Queridos amigos, queridas amigas, la semana pasada me pasó algo inédito. Por primera vez en todos los años que llevo manteniendo este blog, me sentía incapaz de escribir en él. Por supuesto que he seguido escuchando música, y escuché canciones notorias que pensé “tengo que hablar de esa en el blog”, pero a la hora de la verdad no encontraba el momento de abrir el interfaz de redacción, y un día pasaba, y el siguiente también…

He visto mucha gente quemada por el camino, a lo largo de estos años, y sé reconocer las señales. Mi trabajo en Faq-mac, en iPodizados, en mis otras ocupaciones, no me permiten darme el lujo de quemarme o entrar en depresión. Tengo que seguir tirando del carro. Y sé reconocer un aviso de fundido de fusibles cuando lo veo. Por eso tomé la decisión de no postear, ni siquiera intentarlo. La verdad es que me ha sentado bien, y -con dolor pero con satisfacción- tengo que decir que tampoco lo he echado de menos. La semana ha pasado naturalmente, con un fin de semana delicioso y un lunes estresante con la conferencia de inauguración de Jobs.

Seguro que recuerdas cuando estabas en el colegio, o puede que incluso ahora en el trabajo, cuando tienes la sensación de que si las vacaciones empiezan el 1 de Agosto, no sobrevivirías si tuvieras que trabajar un día más. Al menos yo “me caigo” (ojo que la “i” es intencionada) en las vacaciones con todo tipo de agotamientos. Pues un poco de eso hay. Una especie de huelga de brazos caídos en la moral del blog. Sin embargo esta mañana me he descubierto tarareando una canción y volviendo a tener ganas de escribir (esto mismo es una prueba de que el sistema vuelve a funcionar :-) ).

Así que, tranquilamente, como si estuviera en una cuesta abajo en la que no hay que pedalear, seguiré recomendándote música que a mi me guste y que a la vez puedas (al menos) comprar en iTunes.

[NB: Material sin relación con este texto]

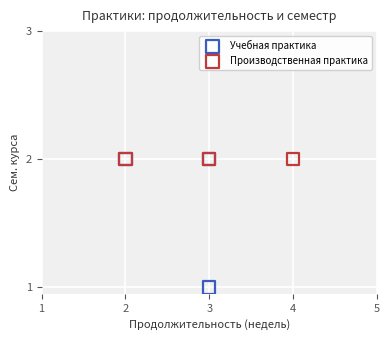

Which series contains the lowest Y value?

Учебная практика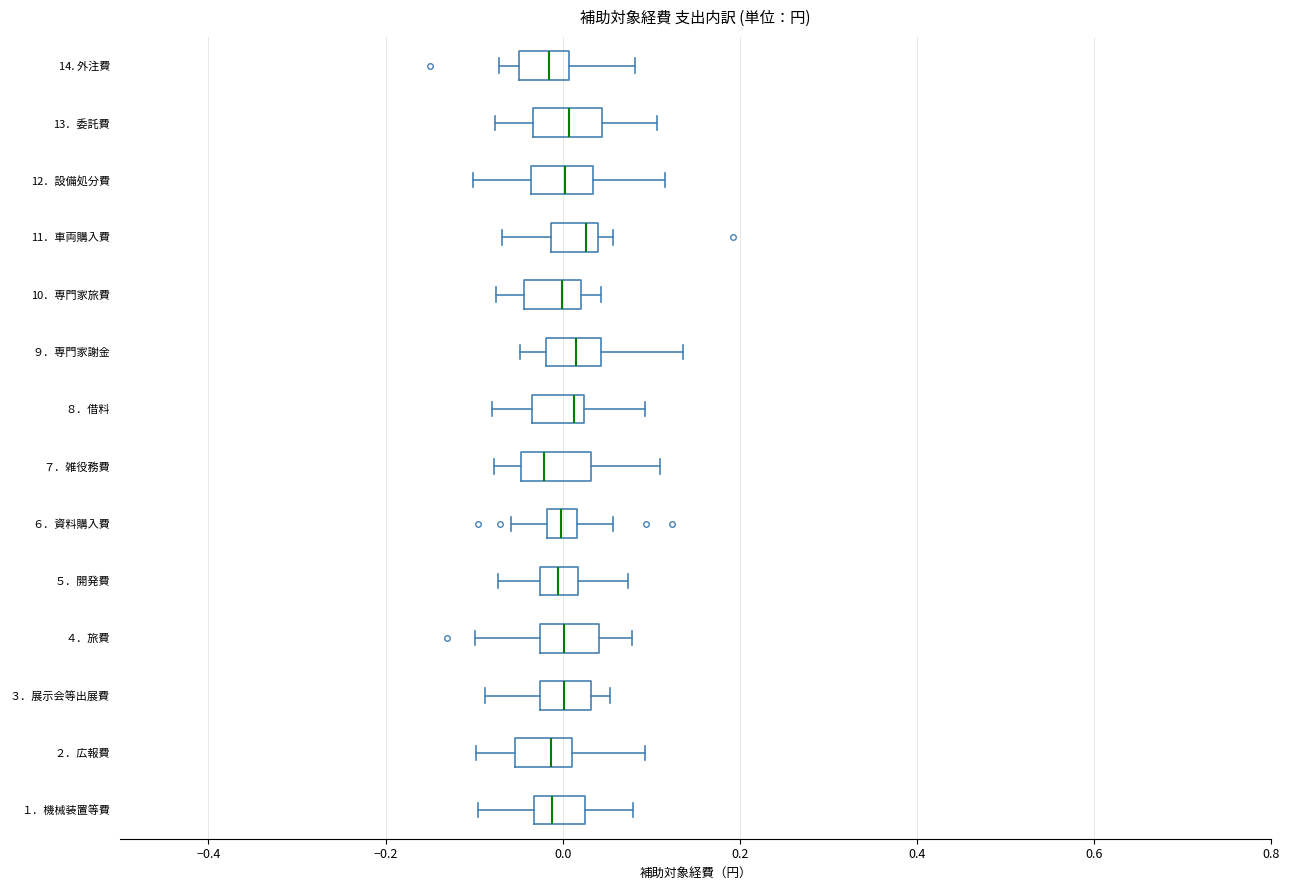

Reading bottom to top, transcribe this box plot: for each box, give where its median line is, the range the box spans, and where its two whiskers end, as read against the x-axis. The values are not printed on the chart, so give them approximately, as read against the axis.

１．機械装置等費: median -0.02, box -0.04 to 0.02, whiskers -0.10 to 0.08
２．広報費: median -0.02, box -0.06 to 0.00, whiskers -0.10 to 0.10
３．展示会等出展費: median 0.00, box -0.02 to 0.04, whiskers -0.08 to 0.06
４．旅費: median 0.00, box -0.02 to 0.04, whiskers -0.10 to 0.08
５．開発費: median 0.00, box -0.02 to 0.02, whiskers -0.08 to 0.08
６．資料購入費: median 0.00, box -0.02 to 0.02, whiskers -0.06 to 0.06
７．雑役務費: median -0.02, box -0.04 to 0.04, whiskers -0.08 to 0.10
８．借料: median 0.02 (just left of the box's right edge), box -0.04 to 0.02, whiskers -0.08 to 0.10
９．専門家謝金: median 0.02, box -0.02 to 0.04, whiskers -0.04 to 0.14
10．専門家旅費: median 0.00, box -0.04 to 0.02, whiskers -0.08 to 0.04
11．車両購入費: median 0.02, box -0.02 to 0.04, whiskers -0.06 to 0.06
12．設備処分費: median 0.00, box -0.04 to 0.04, whiskers -0.10 to 0.12
13．委託費: median 0.00, box -0.04 to 0.04, whiskers -0.08 to 0.10
14. 外注費: median -0.02, box -0.04 to 0.00, whiskers -0.08 to 0.08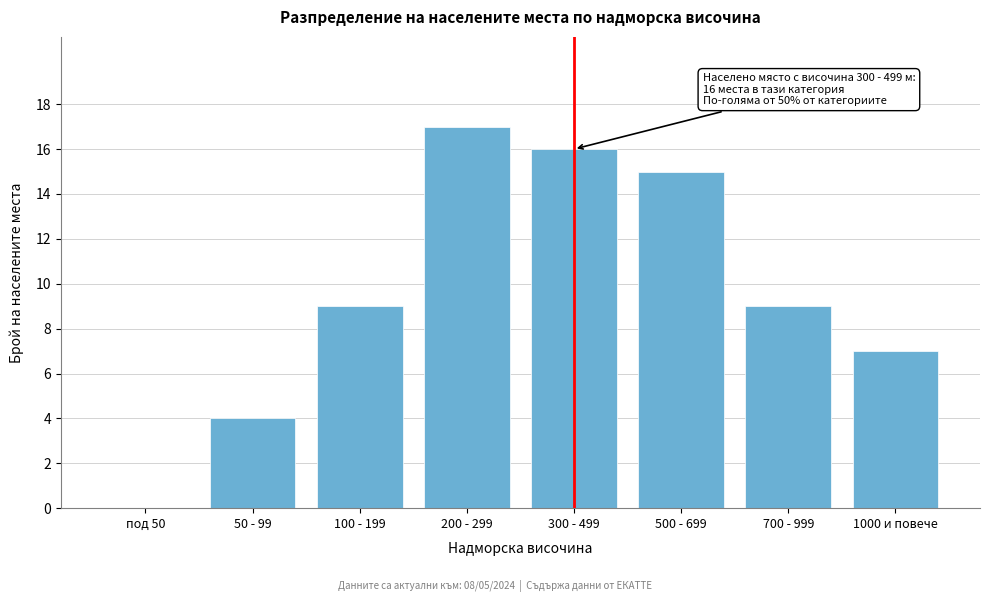

Reading left to right, what are all the values shown in this chart?

под 50=0	50 - 99=4	100 - 199=9	200 - 299=17	300 - 499=16	500 - 699=15	700 - 999=9	1000 и повече=7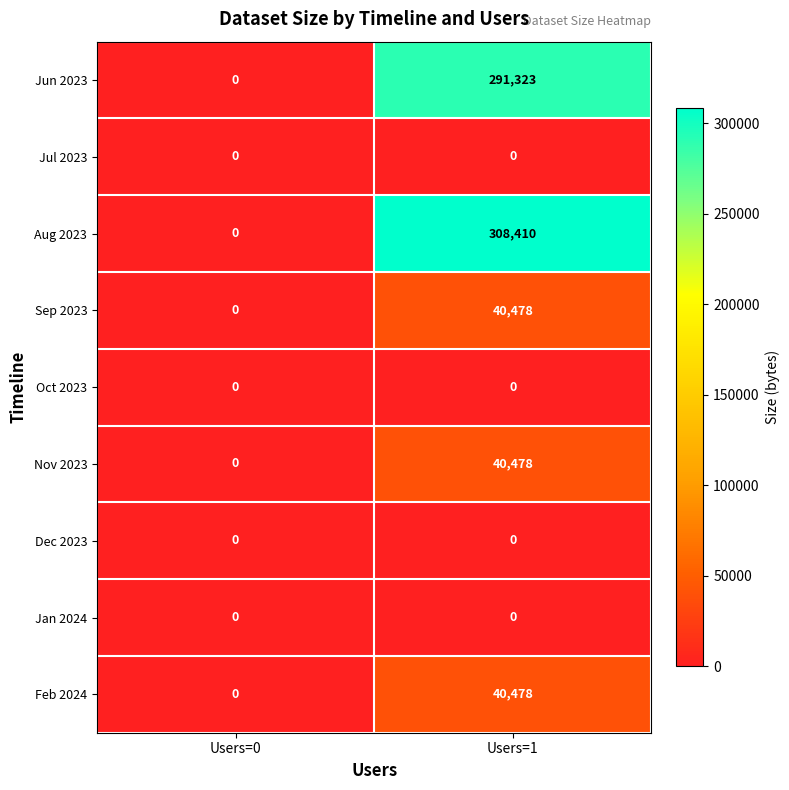

Reading right to left, transcribe all the data shown in this chart.

Jun 2023: 291323	0
Jul 2023: 0	0
Aug 2023: 308410	0
Sep 2023: 40478	0
Oct 2023: 0	0
Nov 2023: 40478	0
Dec 2023: 0	0
Jan 2024: 0	0
Feb 2024: 40478	0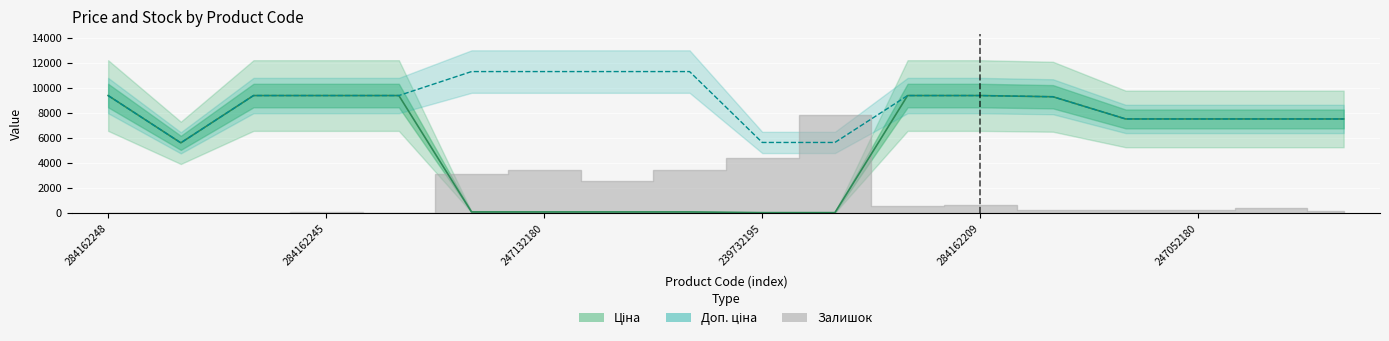

Which series changed the most between 239772195 and 247052180?

Ціна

Mientras tanto, te dejo con el eterno inútil de Dilbert y sus quehaceres oficinísticos diarios, que tantas risas me han arrancado (pena que estén en inglés). Al menos son píldoras breves que se agradecen. Conocía Dilbert porque una revista de temas económicos y empresariales (no recuerdo si fue Actualidad Económica) regaló un librito un verano (en años posteriores sus regalos vacacionales dejaron de interesarme, pero ese libro y el CD de Clásicos a ritmo de jazz, me llegaron).